What this task involves:
The data below is to be repeated in full, exactly as shown.

Extracted information:
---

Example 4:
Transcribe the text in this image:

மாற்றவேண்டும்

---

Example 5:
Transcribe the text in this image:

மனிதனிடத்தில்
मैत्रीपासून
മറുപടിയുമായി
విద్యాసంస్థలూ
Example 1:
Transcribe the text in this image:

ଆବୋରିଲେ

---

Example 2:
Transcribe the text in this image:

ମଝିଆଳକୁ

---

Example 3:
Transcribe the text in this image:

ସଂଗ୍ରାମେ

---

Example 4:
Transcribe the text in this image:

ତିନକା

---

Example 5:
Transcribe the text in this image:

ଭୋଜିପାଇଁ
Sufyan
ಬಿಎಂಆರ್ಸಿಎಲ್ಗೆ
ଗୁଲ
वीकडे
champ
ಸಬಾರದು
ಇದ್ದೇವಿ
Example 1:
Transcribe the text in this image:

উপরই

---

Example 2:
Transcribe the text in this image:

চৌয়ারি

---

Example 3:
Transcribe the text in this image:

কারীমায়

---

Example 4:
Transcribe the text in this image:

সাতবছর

Task solution:
---

Example 4:
Transcribe the text in this image:

மாற்றவேண்டும்

---

Example 5:
Transcribe the text in this image:

மனிதனிடத்தில்
मैत्रीपासून
മറുപടിയുമായി
విద్యాసంస్థలూ
Example 1:
Transcribe the text in this image:

ଆବୋରିଲେ

---

Example 2:
Transcribe the text in this image:

ମଝିଆଳକୁ

---

Example 3:
Transcribe the text in this image:

ସଂଗ୍ରାମେ

---

Example 4:
Transcribe the text in this image:

ତିନକା

---

Example 5:
Transcribe the text in this image:

ଭୋଜିପାଇଁ
Sufyan
ಬಿಎಂಆರ್ಸಿಎಲ್ಗೆ
ଗୁଲ
वीकडे
champ
ಸಬಾರದು
ಇದ್ದೇವಿ
Example 1:
Transcribe the text in this image:

উপরই

---

Example 2:
Transcribe the text in this image:

চৌয়ারি

---

Example 3:
Transcribe the text in this image:

কারীমায়

---

Example 4:
Transcribe the text in this image:

সাতবছর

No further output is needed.